This admirable speech has a remarkable coincidence with the following passage from "Parke's Curtaine-drawer of the world," 1612, 4to, p. 16, a work of very considerable merit. "The potency and power of magnificence and greatnesse dare looke sinne openly in the face in the very market place, and the eye of authority never takes notice thereof: the poore harlot must be stript and whipt for the crime that the courtly wanton and the citie-sinner ruffle out, and passe over and glory in, and account as nothing. The poore thiefe is hanged many times that hath stolne but the prise of a dinner, when sometimes hee that robbes both church and commonwealth is seene to ride on his footecloth." If this book was written according to its date, and Mr. Malone be right as to that of Lear, a fact which is not meant to be controverted, the merit of originality will rest with Shakspeare.
Scene 4. Page 241.
Edg. O, matter and impertinency mix'd.
This word was not used in its modern and corrupted sense of sauciness or intrusion, but merely to express something not belonging to the subject. Thus, an old collection of domestic recipes, &c., entitled, The treasurie of commodious conceits, 1594, is said to be "not impertinent for every good huswife to use in her house amongst her own familie." It does not seem to have been used in the sense of rude or unmannerly till the middle of the seventeenth century; nor in that of saucy till a considerable time afterwards.
Scene 4. Page 241.
Lear. ... we came crying hither.
Thou know'st, the first time that we smell the air,
We wawl and cry:——
Evidently taken from Pliny as translated by Philemon Holland. "Man alone, poor wretch [nature] hath laid all naked upon the bare earth, even on his birth day to cry and wrawle presently from the very first houre that he is borne into this world."—Proeme to book 7.
THE FOOL.
The fool in this play is the genuine domestic buffoon: but notwithstanding his sarcastical flashes of wit, for which we must give the poet credit, and ascribe them in some degree to what is called stage effect, he is a mere natural with a considerable share of cunning.
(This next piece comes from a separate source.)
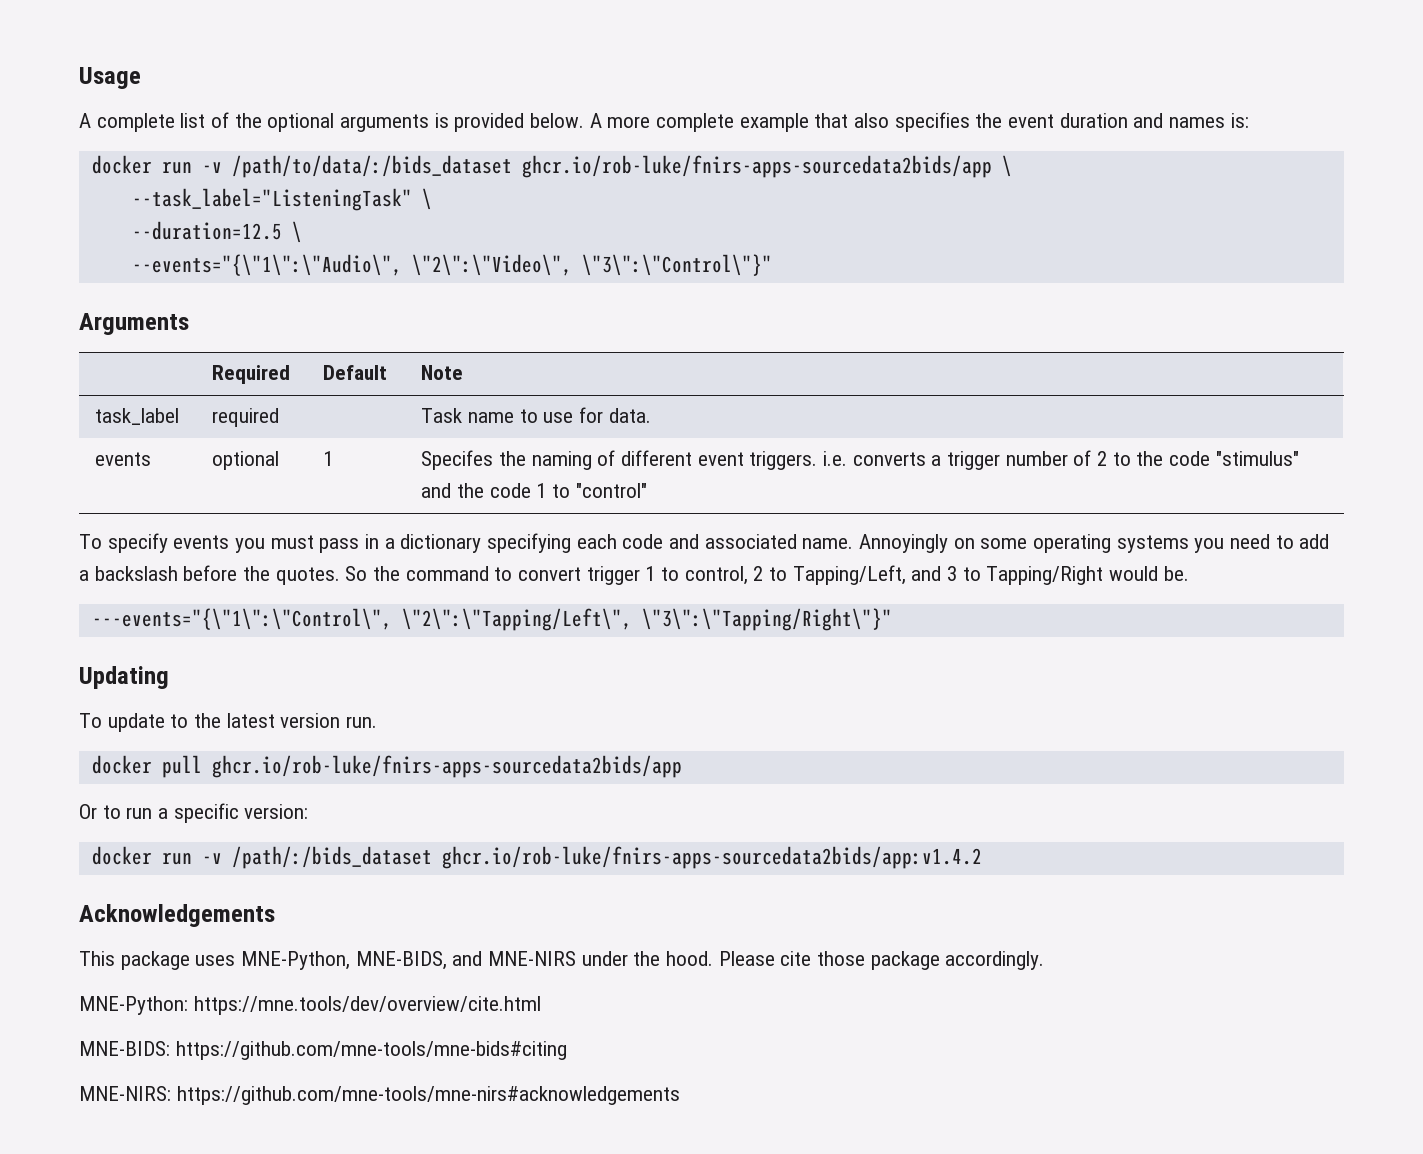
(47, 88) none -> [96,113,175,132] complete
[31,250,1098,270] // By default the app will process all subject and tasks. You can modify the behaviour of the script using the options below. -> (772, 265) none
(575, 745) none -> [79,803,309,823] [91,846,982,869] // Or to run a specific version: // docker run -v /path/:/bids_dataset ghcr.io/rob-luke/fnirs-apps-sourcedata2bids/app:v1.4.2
Thus Edgar calls him an innocent, and every one will immediately distinguish him from such a character as Touchstone. His dress on the stage should be parti-coloured; his hood crested either with a cock's comb, to which he often alludes, or with the cock's head and neck. His bauble should have a head like his own with a grinning countenance, for the purpose of exciting mirth in those to whom he occasionally presents it.